4.4.3. Impact of Data Expansion on Network Performance
In deep learning, it is significant to use a larger database to ensure a good performance, but also to avoid overtraining. Academics are prone to using large datasets to improve the performance of networks and to prevent overfitting. This part of the experiment expanded the dataset by adding 10,000 pairs of images from BOWS2 to BOSSBase1.01, for a total of 16,000 pairs of training set images containing 6000 pairs of images from BOSSBase1.01 and 10,000 pairs of images from BOWS2. The remaining images in BOSSBase1.01 were used as the validation set and test set, and the enhanced dataset was noted as the extended BOSS. The network was trained using the above dataset to verify whether the expansion of the dataset could improve the accuracy of detecting steganographic images.
Table 4 shows the comparisons of Ye-Net, Yedroudj-Net, Zhu-Net, and our method trained on the original BOSSBase1.01 and the extended BOSS, against the steganography algorithm S-UNIWARD at payloads of 0.2 bpp and 0.4 bpp.
From the data in
Table 4, we can observe that the detection performance of the network gradually improves as the training set is incremented. For all of the steganalysis algorithms involved in the experiments, better results were achieved using the extended BOSS compared to training with only BOSSBase1.01. Ye-Net, Yedroudj-Net, Zhu-Net, and our method improved accuracy by up to 4.9%, 3.1%, 4.2%, and 4.3%, respectively. Especially for S-UNIWARD at 0.4 bpp, using the extended dataset for training, our method achieved the best results in all of the experimental replicas, reaching 89.8%. Similarly, when attempting to detect steganography at a lower payload, the network trained with the extended BOSS also achieved the best performance.
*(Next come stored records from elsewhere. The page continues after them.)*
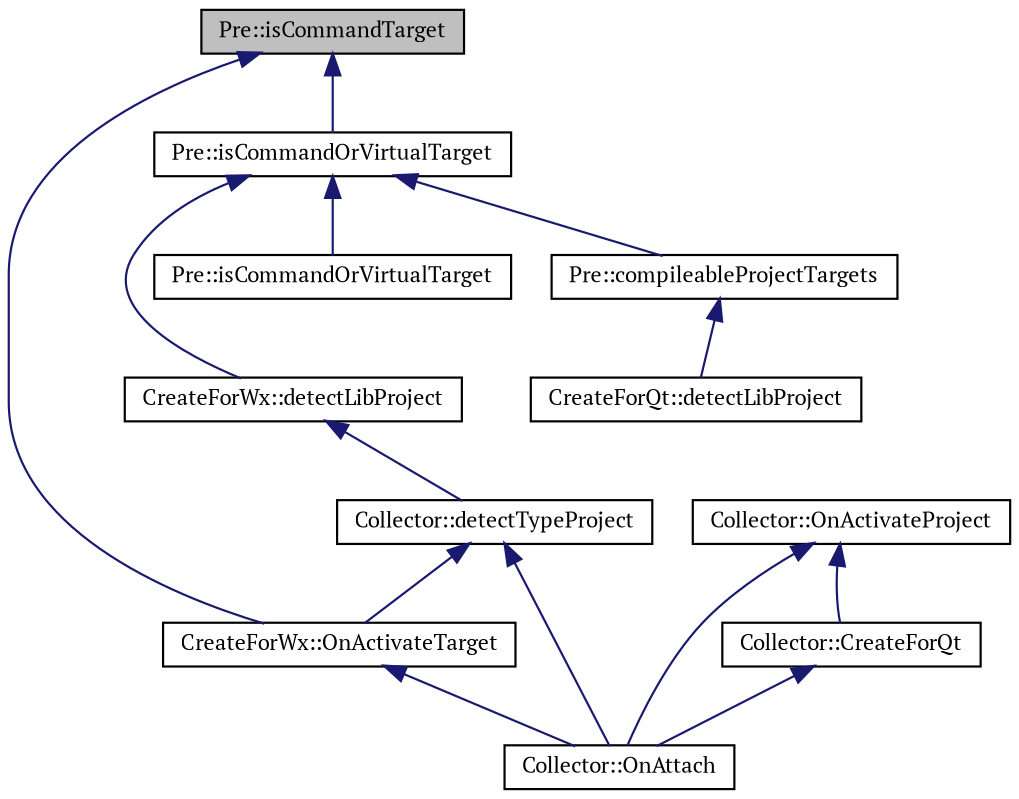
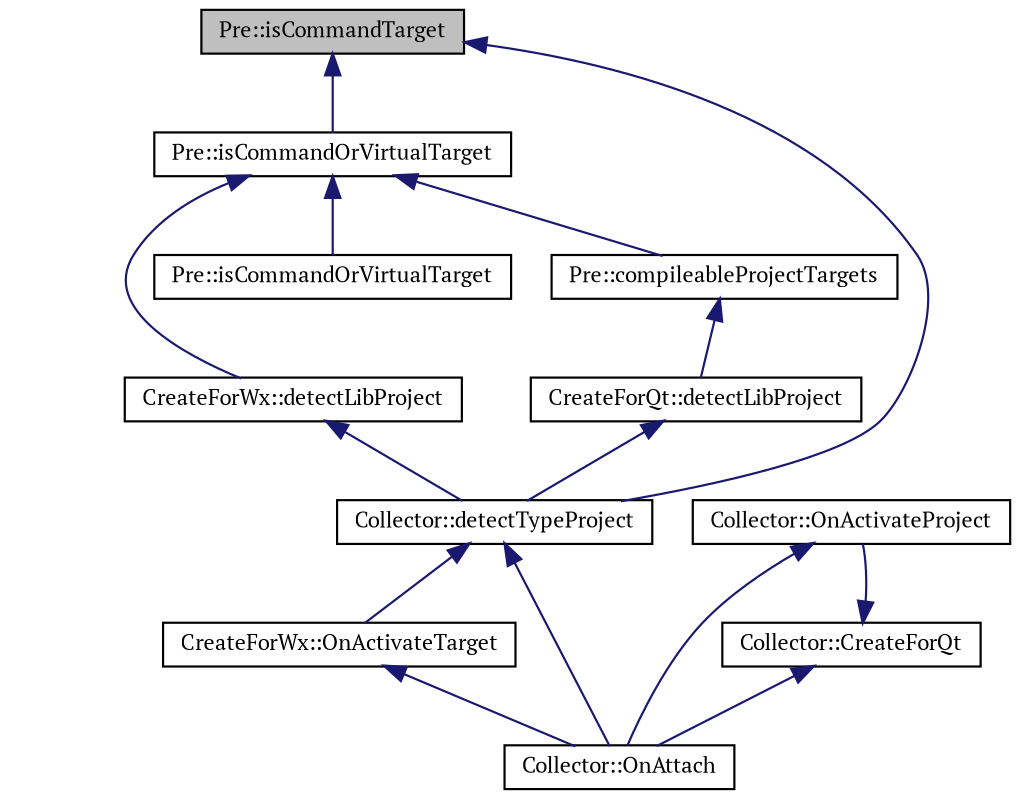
  digraph {
    fontname="PT Serif"
    rankdir=TB
    node [color=black fillcolor=white fontname="PT Serif" fontsize=10 shape=record style=filled]
    edge [color=midnightblue dir=back fontname="PT Serif" fontsize=10 labelfontname=Helvetica labelfontsize=10 style=solid]
    n1 [fillcolor=grey75 fontcolor=black height=0.2 label="Pre::isCommandTarget" width=0.4]
    n2 [height=0.2 label="CreateForWx::OnActivateTarget" width=0.4]
    n3 [height=0.2 label="Pre::isCommandOrVirtualTarget" width=0.4]
    n4 [height=0.2 label="Collector::OnAttach" width=0.4]
    n5 [height=0.2 label="CreateForWx::detectLibProject" width=0.4]
    n6 [height=0.2 label="Pre::isCommandOrVirtualTarget" width=0.4]
    n7 [height=0.2 label="Pre::compileableProjectTargets" width=0.4]
    n8 [height=0.2 label="Collector::detectTypeProject" width=0.4]
    n9 [height=0.2 label="CreateForQt::detectLibProject" width=0.4]
    n10 [height=0.2 label="Collector::OnActivateProject" width=0.4]
    n11 [height=0.2 label="Collector::CreateForQt" width=0.4]
-   n1 -> n2
+   n1 -> n8
    n1 -> n3
    n2 -> n4
    n3 -> n5
    n3 -> n6
    n3 -> n7
    n5 -> n8
    n7 -> n9
    n8 -> n2
    n8 -> n4
+   n9 -> n8
    n10 -> n4
-   n10 -> n11
+   n11 -> n10
    n11 -> n4
  }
This prompted us to use larger datasets for training the network; as opposed to using the BOSS training set only, the extended BOSS can significantly improve the detection accuracy. During the experiments, we also found that using a larger training set was effective in mitigating overfitting.
5. Conclusions
Benefiting from the application of CNNs in the field of image steganalysis, traditional manually-defined features are slowly being replaced by features extracted automatically by CNNs. In this paper, we introduced separable convolution and adversarial mechanism into the traditional CNN structure, and proposed a new method for spatial image steganalysis, which can detect steganographic images well. The algorithm shows significant improvement over the current CNN-based methods. We attribute the improved performance of steganographic detection to the following factors: a set of high-pass filters in the preprocessing layer, a separable convolution module, and the introduction of adversarial mechanism. The separable convolution module eliminates image content information from the features and increases the signal-to-noise ratio; the introduced adversarial mechanism forces the feature extractor to extract more content information features, and isolates more useful steganographic embedding features. These mechanisms can extract more steganographic embedding features and improve the accuracy of steganographic detection. We also experimentally demonstrated that the network performance can be further improved by data expansion. Extensive experiments demonstrate that the method proposed in this paper significantly improves the detection accuracy compared with other steganalysis networks.
We hope that our method can provide some inspiration for future research in image steganalysis. Our future work will focus on utilizing the current foundation in conjunction with the backbone of more advanced networks, which will extract more valuable steganographic features for the steganalysis of color images.